Parts of the exercise:
**a)** From the discussion of fast-math flags, extract the passage from "I also recall" up to and including "the patch, Sanjay.".
**b)** Answer each question from the discussion of fast-math flags, one answer per line and marked to match:
(i) From which tests were the test cases derived?
(ii) Which instructions are named as eligible to carry a 'fast' modifier?
(iii) With -ffast-math enabled, which x86 instruction could the reciprocal square root function be turned into?
**c)** Write a continuation of the discussion of fast-math flags, starting after its final sentence.

Passage shown:
____

I also recall why I hadn't upstreamed the patch earlier. My test cases are derived from the scalar tests and some of those rely on InstCombine and other passes to cleanup after the Reassociation pass. Unfortunately, some of these optimizations are not supported in the vector versions, so those need to be investigated.

I'll try to update things in a few days. Thanks for looking at the patch, Sanjay.

Chad

In D5222#7, @mcrosier wrote:

Good question. When I added support for unsafe-math I checked the instruction FPMath flags directly and not the function attributes. That doesn't mean it couldn't work that way, I just didn't implement it that way. Does this effect anything other than simplifying lit test creation? If this is commonly done, please file a PR and I'll be happy to address it.

Here's what I see in clang: when you pass '-ffast-math', the IRBuilderBases's FastMathFlag has its UnsafeAlgebra bit set and that is used as a function attribute. The bit is then propagated to any created instruction in the function that is eligible (fmul, fadd, fsub, fdiv, frem) to have a 'fast' modifier. So in practice, it seems like we can use either variable to detect if '-ffast-math' was specified if you're only interested in optimizing those FP instructions, but I don't see an explicit guarantee or documentation about this.

I think the case where detecting a 'fast' flag on an instruction is inadequate is when we're looking to optimize an FP intrinsic, such as square root:

float reciprocal_square_root(float x) {
     return 1.0f / sqrtf(x);
}

With -ffast-math on, we should be able to turn that into 'rsqrtss' (x86) and a Newton-Raphson step, but there's no way to express 'fast' on an intrinsic in the IR, so we have to use a function-level attribute.

____

Provided material:

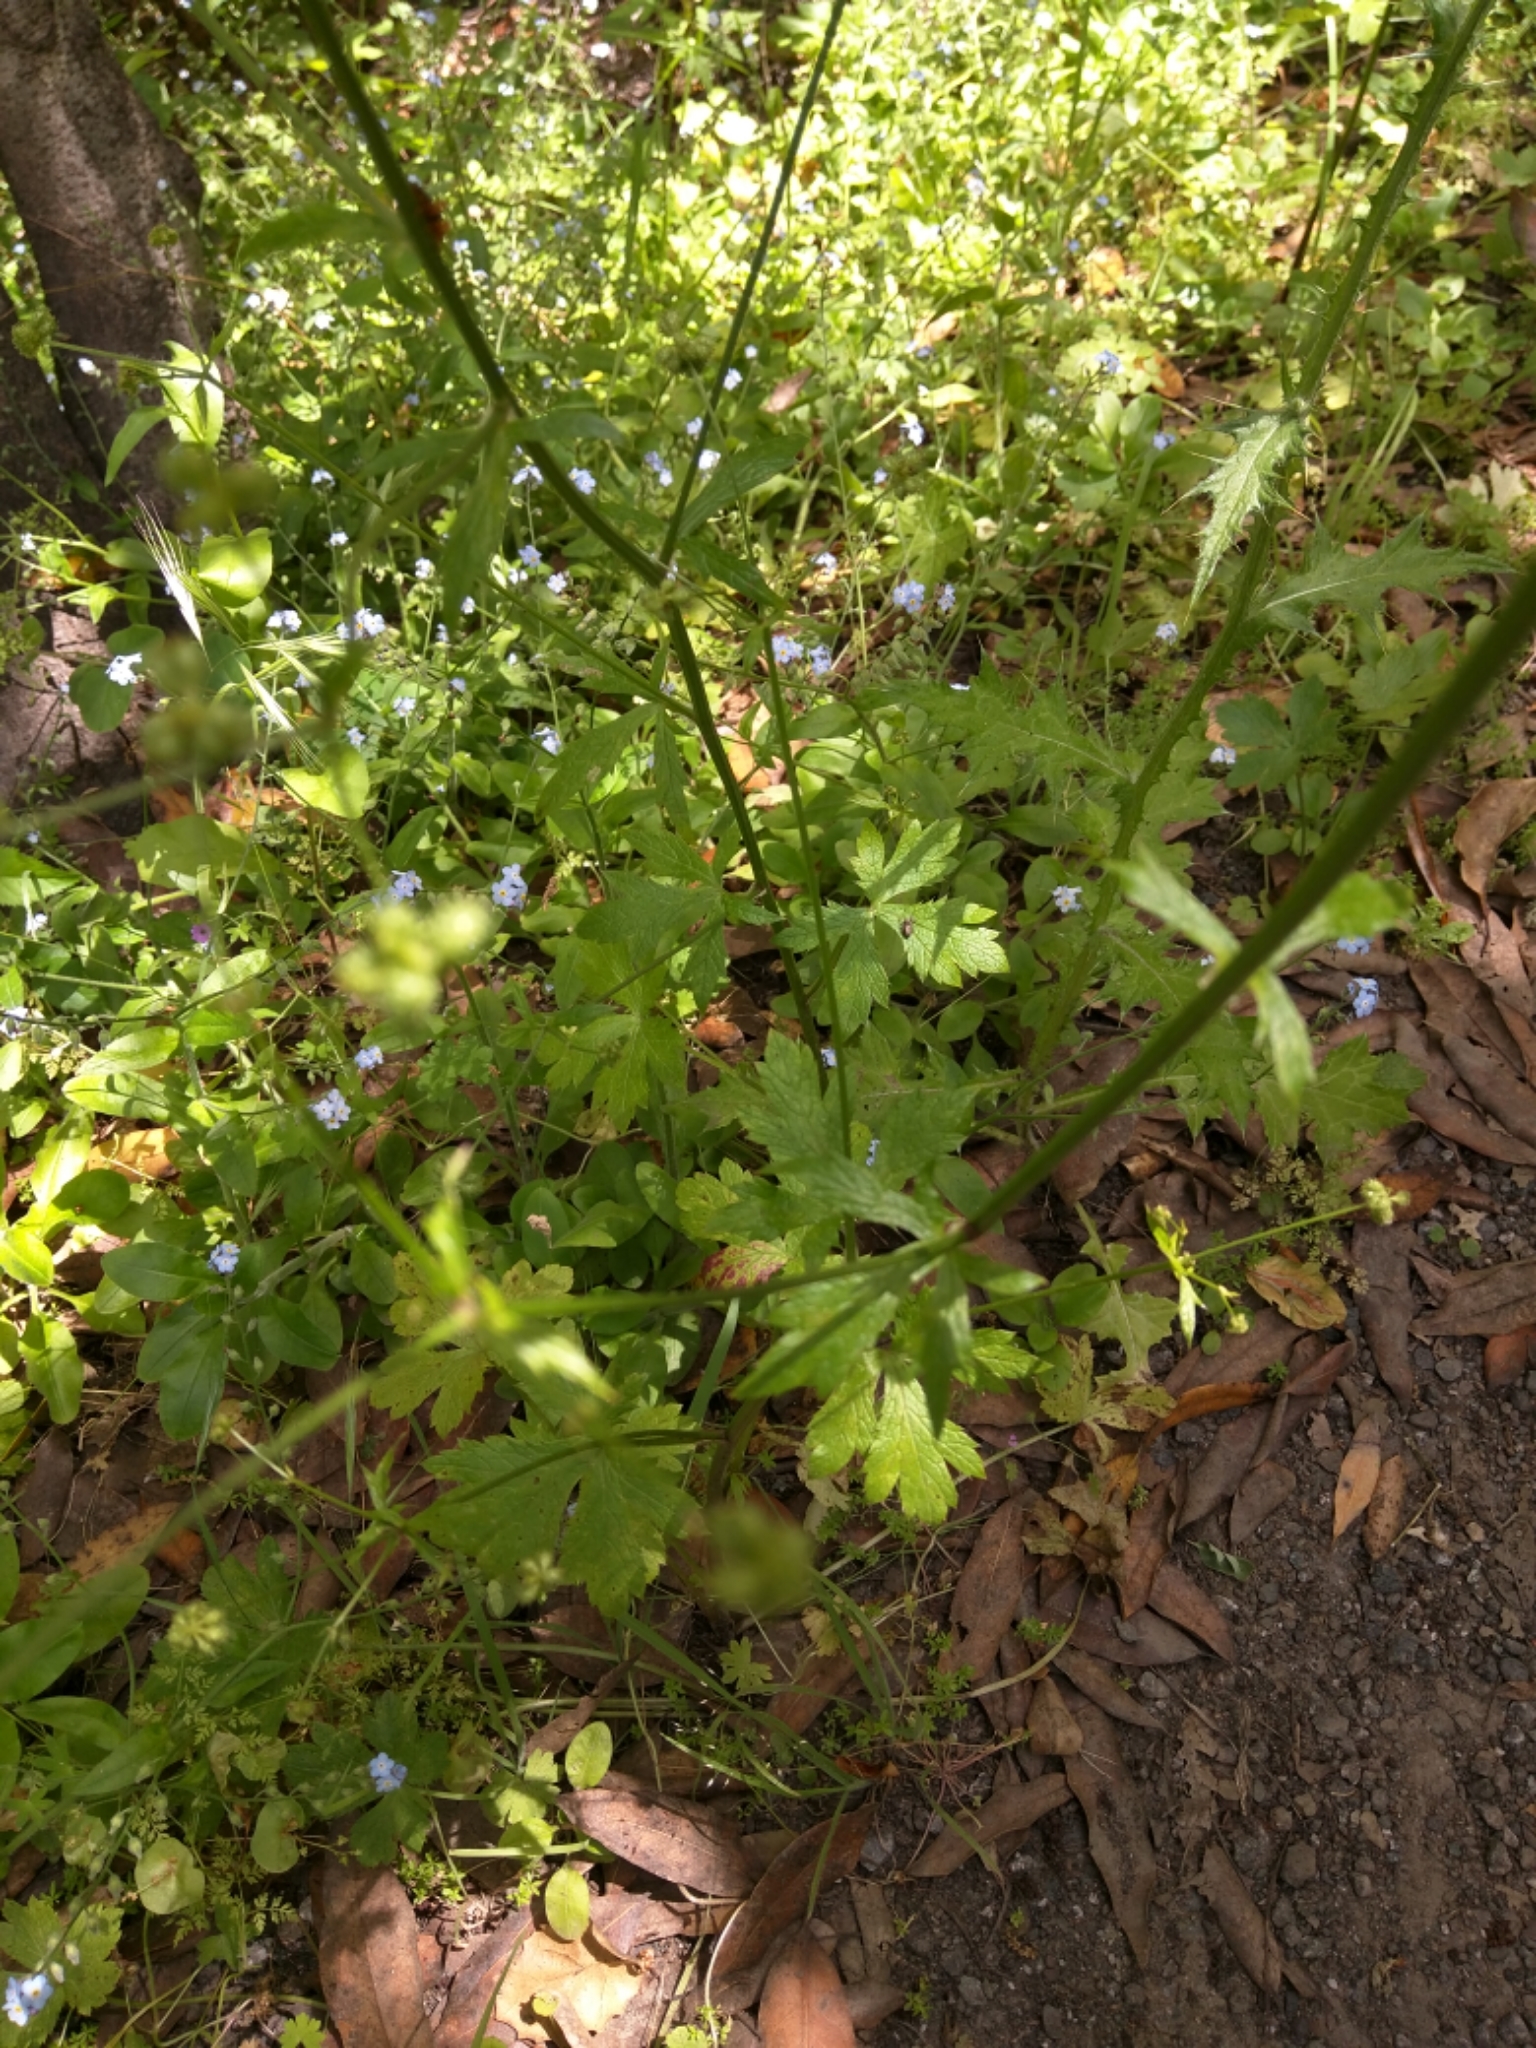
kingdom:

____

Responses to the tasks:
**a)**
I also recall why I hadn't upstreamed the patch earlier. My test cases are derived from the scalar tests and some of those rely on InstCombine and other passes to cleanup after the Reassociation pass. Unfortunately, some of these optimizations are not supported in the vector versions, so those need to be investigated.

I'll try to update things in a few days. Thanks for looking at the patch, Sanjay.

**b)**
(i) The scalar tests.
(ii) fmul, fadd, fsub, fdiv and frem.
(iii) 'rsqrtss', together with a Newton-Raphson step.

**c)**
In D5222#8, @spatel wrote:

Here's what I see in clang: when you pass '-ffast-math', the IRBuilderBases's FastMathFlag has its UnsafeAlgebra bit set and that is used as a function attribute. The bit is then propagated to any created instruction in the function that is eligible (fmul, fadd, fsub, fdiv, frem) to have a 'fast' modifier. So in practice, it seems like we can use either variable to detect if '-ffast-math' was specified if you're only interested in optimizing those FP instructions, but I don't see an explicit guarantee or documentation about this.

Thanks for looking into how this all works.

I think the case where detecting a 'fast' flag on an instruction is inadequate is when we're looking to optimize an FP intrinsic, such as square root:
float reciprocal_square_root(float x) {
     return 1.0f / sqrtf(x);
}
With -ffast-math on, we should be able to turn that into 'rsqrtss' (x86) and a Newton-Raphson step, but there's no way to express 'fast' on an intrinsic in the IR, so we have to use a function-level attribute.

If and when the Reassociation pass starts playing with intrinsics, we should consider addressing this issue. However, until that time the only advantage I see is that it would remove a few characters from the lit tests.

Two further comments:

Once you have the rebased patch, please post it with full context (http://llvm.org/docs/Phabricator.html)
We should split the test cases so the primary tests depend only on the reassociate pass. However, you can also add tests to instcombine/GVN/etc. so that we make sure the end-to-end result has coverage.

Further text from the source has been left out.